‘Bless me Father,’ I faltered. I had been forced to repeat the mantra so many times it had finally slipped.
‘For I have sinned,’ the priest reminded me.
‘For I have sinned,’ I repeated. ‘This is my first confession and these are all my sins.’
There was a silence.
‘This is all secret, isn’t it?’ I leant in closer to the grille that separated us. It was Father Gillroy on the other side, the new priest. He was very enthusiastic and made time in his life to smile.
‘It is,’ he said.
I waited a bit longer, not sure what to say next. We’d been given a list of sins – arguing with your brothers and sisters, answering back, taking the name of the Lord in vain. I wanted to say, ‘All the things on the list, Father.’ But none of them were quite right. I didn’t have sisters. I never answered back because I preferred to sulk. I didn’t say God or Jesus, I said bloody hell.

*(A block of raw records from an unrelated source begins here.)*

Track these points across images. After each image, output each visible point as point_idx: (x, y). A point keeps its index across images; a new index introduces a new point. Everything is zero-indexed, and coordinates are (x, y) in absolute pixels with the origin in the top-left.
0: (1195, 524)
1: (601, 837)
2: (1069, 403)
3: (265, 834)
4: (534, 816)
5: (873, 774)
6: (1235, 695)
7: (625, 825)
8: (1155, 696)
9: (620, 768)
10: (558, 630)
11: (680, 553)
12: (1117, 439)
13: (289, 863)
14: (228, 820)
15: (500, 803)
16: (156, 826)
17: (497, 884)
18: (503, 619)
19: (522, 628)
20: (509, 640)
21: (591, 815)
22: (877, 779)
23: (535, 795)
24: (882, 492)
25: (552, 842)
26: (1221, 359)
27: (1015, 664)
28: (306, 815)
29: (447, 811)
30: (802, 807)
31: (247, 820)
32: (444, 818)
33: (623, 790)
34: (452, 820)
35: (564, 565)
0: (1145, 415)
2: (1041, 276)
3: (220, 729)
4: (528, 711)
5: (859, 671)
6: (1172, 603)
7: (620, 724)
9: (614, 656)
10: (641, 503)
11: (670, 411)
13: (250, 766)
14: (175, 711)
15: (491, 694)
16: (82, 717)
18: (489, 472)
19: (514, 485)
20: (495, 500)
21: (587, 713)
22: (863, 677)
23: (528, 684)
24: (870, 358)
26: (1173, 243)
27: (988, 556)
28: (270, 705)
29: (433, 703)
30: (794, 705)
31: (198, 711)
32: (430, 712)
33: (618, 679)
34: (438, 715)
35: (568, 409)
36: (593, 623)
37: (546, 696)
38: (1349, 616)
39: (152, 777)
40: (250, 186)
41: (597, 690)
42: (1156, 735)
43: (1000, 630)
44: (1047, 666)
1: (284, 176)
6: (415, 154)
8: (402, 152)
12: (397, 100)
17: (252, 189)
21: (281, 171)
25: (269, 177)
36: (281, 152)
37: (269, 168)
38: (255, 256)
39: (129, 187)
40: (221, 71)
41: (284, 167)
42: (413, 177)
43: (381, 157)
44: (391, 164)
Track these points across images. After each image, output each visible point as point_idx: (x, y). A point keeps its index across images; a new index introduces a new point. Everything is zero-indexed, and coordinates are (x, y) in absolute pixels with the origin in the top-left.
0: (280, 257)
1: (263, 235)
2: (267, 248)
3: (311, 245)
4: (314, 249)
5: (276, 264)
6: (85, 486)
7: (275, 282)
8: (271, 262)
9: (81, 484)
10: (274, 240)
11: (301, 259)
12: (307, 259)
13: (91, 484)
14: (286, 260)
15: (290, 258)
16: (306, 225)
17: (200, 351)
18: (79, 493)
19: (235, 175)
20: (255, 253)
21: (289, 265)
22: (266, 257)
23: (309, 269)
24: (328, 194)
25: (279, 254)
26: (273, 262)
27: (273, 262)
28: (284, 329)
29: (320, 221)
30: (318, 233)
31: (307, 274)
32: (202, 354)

So I said: ‘I stayed up late.’
‘That’s not a sin, my child.’
‘It might be,’ I said. ‘Because I was listening to my mother and she was talking to a man.’
The outline of the priest on the other side of the grille flickered as he moved forward in his chair.
‘I’m sure that you did nothing wrong,’ he reassured me. ‘Just listening to your mother and a neighbour talking, I expect.’
I could tell I had his attention now.
‘A plumber,’ I said.
‘Oh.’ He seemed relieved.
‘But he’d finished the plumbing hours ago.’ I paused, remembering what had happened next. ‘Then she went to talk to Dad.’
I connected with the priest’s fishy eye and I saw that he recognized me, so I said again: ‘This is all secret, isn’t it?’
‘Yes, of course. Only God is listening.’
‘Dad’s in the tree, we go and talk to him there.’ I waited for my accolades. I assumed because of the angels in heaven and the Holy Spirit, I would be rewarded for having my own personal ghost. I felt so much better for telling him. Now I understood what this confession business was all about. I was working out things I’d not understood before.
‘In the tree?’ the priest enquired. ‘How do you mean?’
‘That’s where we talk to him, since he died,’ I said.
I waited for the priest to ask for details, to give me my due praise. He didn’t. The relief I’d felt moments earlier vanished and was replaced by red-faced embarrassment.
‘Very good,’ he said. ‘Anything else to report?’ I could tell he was trying to change the subject subtly and bring it back to my confession.
‘I’ve done everything on the list,’ I blurted out.
He seemed happy enough with such a broad spectrum admission.
‘Say one perfect Hail Mary and one perfect Our Father and listen to the words as you say them.’
And that was that. We’d been taught confession was just a little chat with you and the priest and God, and so it was. But it left me feeling peculiar. No one had said anything about that.
I knelt in the church trying to ignore the fact that because I had taken so long in the confessional there was now along the hallowed pews a row of girls, their heads dipped supposedly in prayer, whispering, ‘How many sins did you tell him?’
The crinkled-up nose of Katherine Padley poked under the wall of my hair.
‘You’re just supposed to do three or four off the list,’ she said.
‘I know,’ I said. I felt indignant. ‘But I did the whole list.’
She looked bewildered and wrinkled her nose up again, then she seemed to understand something that I didn’t. She patted my arm in that special way the women at the funeral had done when they had supported the grieving family members under the elbow and led them to and from their seats in the church.